2024-08-27 11:03:34,446 INFO util.py:382 -- setting max workers for head node type to 0
Traceback (most recent call last):
  File "/var/folders/98/hhq8wrtx6y13196q61xphjsm0000gn/T/skypilot_ray_up_bq0lv6xt.py", line 77, in <module>
    sdk.create_or_update_cluster('/Users/romilb/.sky/generated/lamb2.yml', **{'no_restart': True})
  File "/Users/romilb/tools/anaconda3/lib/python3.9/site-packages/ray/autoscaler/sdk/sdk.py", line 38, in create_or_update_cluster
    return commands.create_or_update_cluster(
  File "/Users/romilb/tools/anaconda3/lib/python3.9/site-packages/ray/autoscaler/_private/commands.py", line 317, in create_or_update_cluster
    get_or_create_head_node(
  File "/Users/romilb/tools/anaconda3/lib/python3.9/site-packages/ray/autoscaler/_private/commands.py", line 773, in get_or_create_head_node
    nodes = provider.non_terminated_nodes(head_node_tags)
  File "/Users/romilb/Romil/Berkeley/Research/sky-experiments/sky/skylet/providers/lambda_cloud/node_provider.py", line 197, in non_terminated_nodes
    nodes = self._get_filtered_nodes(tag_filters=tag_filters)
  File "/Users/romilb/Romil/Berkeley/Research/sky-experiments/sky/skylet/providers/lambda_cloud/node_provider.py", line 38, in wrapper
    return f(self, *args, **kwargs)
  File "/Users/romilb/Romil/Berkeley/Research/sky-experiments/sky/skylet/providers/lambda_cloud/node_provider.py", line 180, in _get_filtered_nodes
    subprocess_utils.run_in_parallel(_get_internal_ip, nodes)
  File "/Users/romilb/Romil/Berkeley/Research/sky-experiments/sky/utils/subprocess_utils.py", line 65, in run_in_parallel
    return list(p.imap(func, args))
  File "/Users/romilb/tools/anaconda3/lib/python3.9/multiprocessing/pool.py", line 870, in next
    raise value
  File "/Users/romilb/tools/anaconda3/lib/python3.9/multiprocessing/pool.py", line 125, in worker
    result = (True, func(*args, **kwds))
  File "/Users/romilb/Romil/Berkeley/Research/sky-experiments/sky/skylet/providers/lambda_cloud/node_provider.py", line 165, in _get_internal_ip
    subprocess_utils.handle_returncode(
  File "/Users/romilb/Romil/Berkeley/Research/sky-experiments/sky/utils/subprocess_utils.py", line 91, in handle_returncode
    raise exceptions.CommandError(returncode, command, format_err_msg,
sky.exceptions.CommandError: Command ip -4 -br addr show | grep UP | grep -Eo "(10\.(25[0-5]|2[0-4][0-9]|[01]?[0-9][0-9]?)|172\.(1[6-9]|2[0-9]|3[0-1]))\.(25[0-5]|2[0-4][0-9]|[01]?[0-9][0-9]?)\.(25[0-5]|2[0-4][0-9]|[01]?[0-9][0-9]?)" failed with return code 1.
Failed get obtain private IP from node

Also puts SkyPilot in a bad state, where sky down also fails with the same error. Have to manually terminate the instance and clean up local SkyPilot state.db.

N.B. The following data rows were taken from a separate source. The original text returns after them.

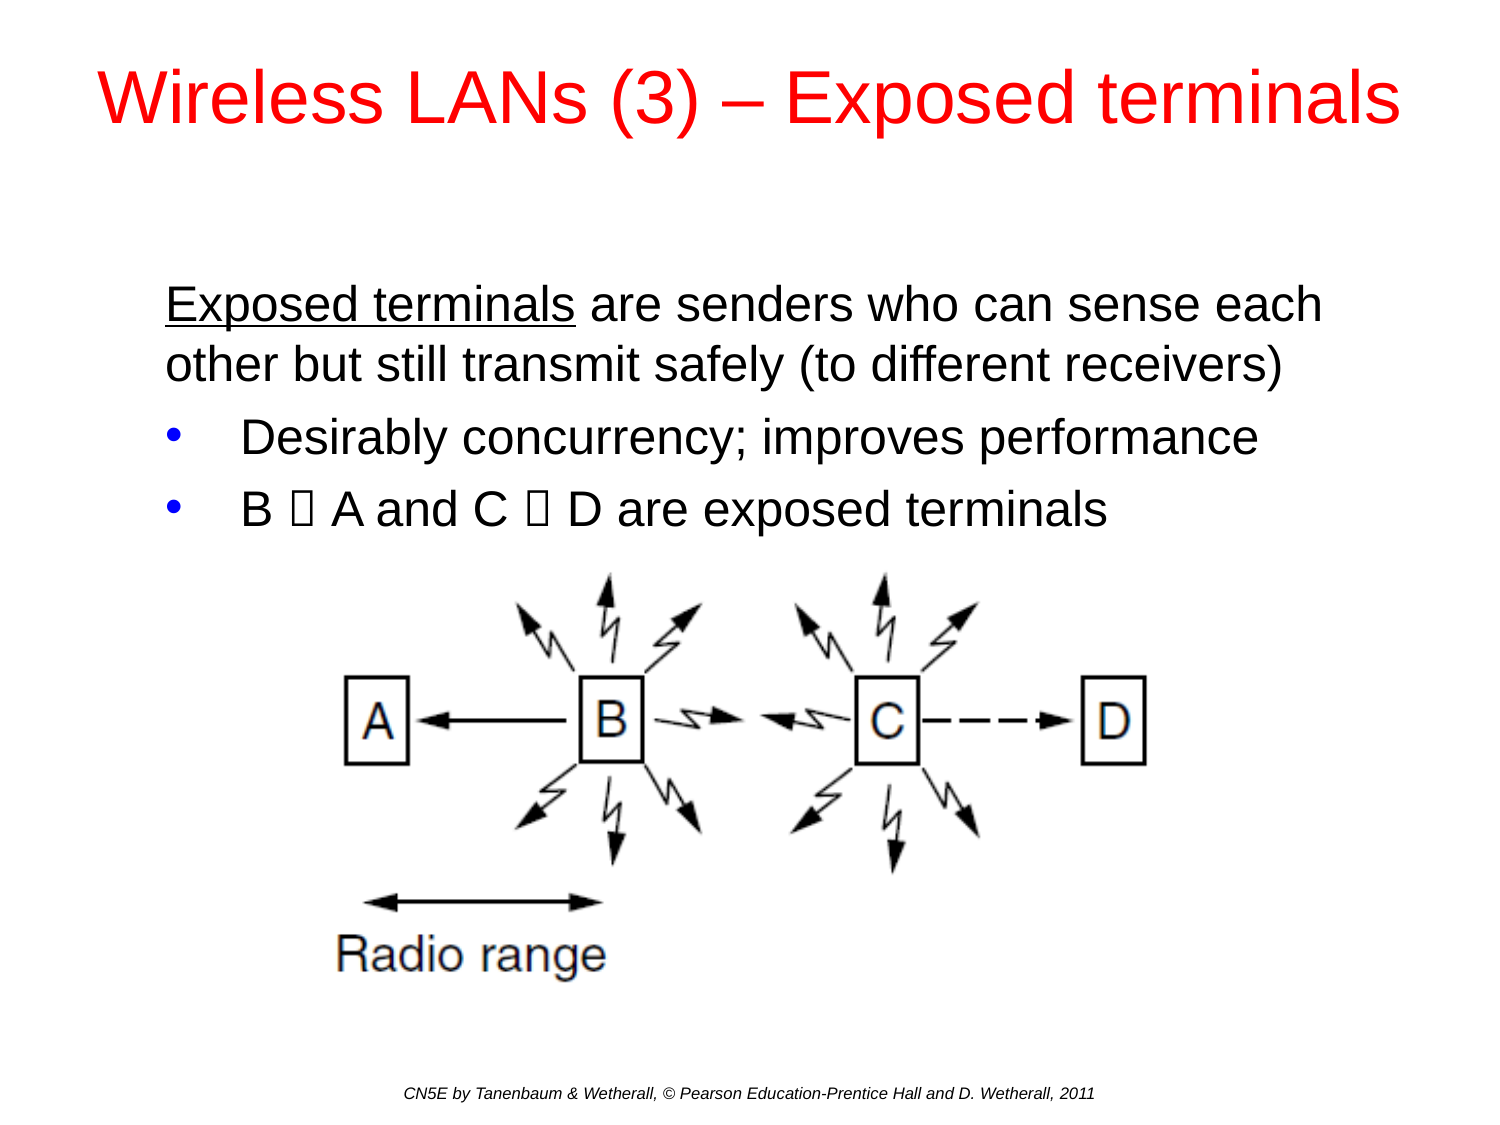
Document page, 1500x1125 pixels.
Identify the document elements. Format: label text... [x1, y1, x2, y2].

list Exposed terminals are senders who can sense each other but still transmit safely (to different receivers) Desirably concurrency; improves performance B  A and C  D are exposed terminals [149, 263, 1429, 1020]
footer CN5E by Tanenbaum & Wetherall, © Pearson Education-Prentice Hall and D. Wetherall, 2011 [0, 1074, 1500, 1125]
title Wireless LANs (3) – Exposed terminals [0, 0, 1500, 188]
picture [287, 551, 1213, 1005]
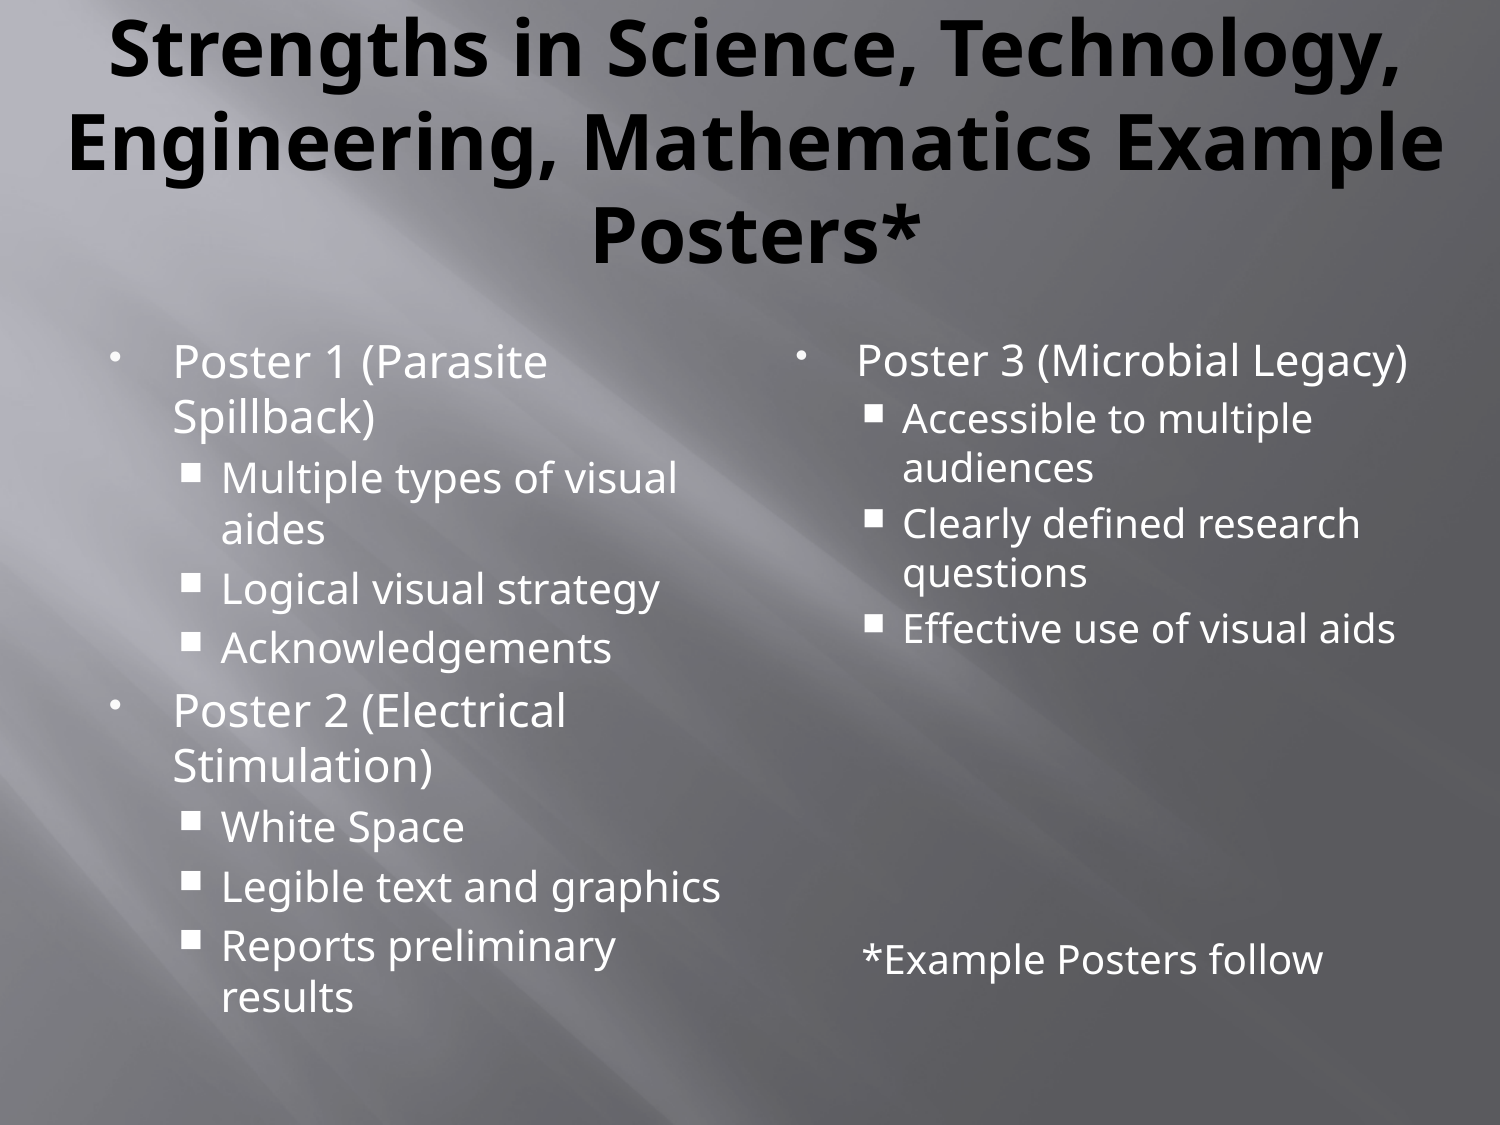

sfrolich commented 2 months ago

I'm seeing the same thing with skypilot==0.6.1 trying to start a cluster in Lambda Labs. After the error the Node(s) are indeed in Lambda. Also when running "sky down" it does not tear down the Node(s)

romilbhardwaj commented 2 months ago

@sfrolich - What GPU are you using? Do you see this for GPUs other than V100?

sfrolich commented 2 months ago

@sfrolich - What GPU are you using? Do you see this for GPUs other than V100?

Was using A10:1 in this particular test. I presume from where the error occurs that it is with all Lambda VM types but I could be wrong.

sfrolich commented 1 month ago

I found in the provision.log that there was a connection reset error before the "Failed get obtain private IP from node" error. I looked in Lambda Labs Firewall page and someone in my org had taken off the SSH:22 rule. Once I put it back this error went away.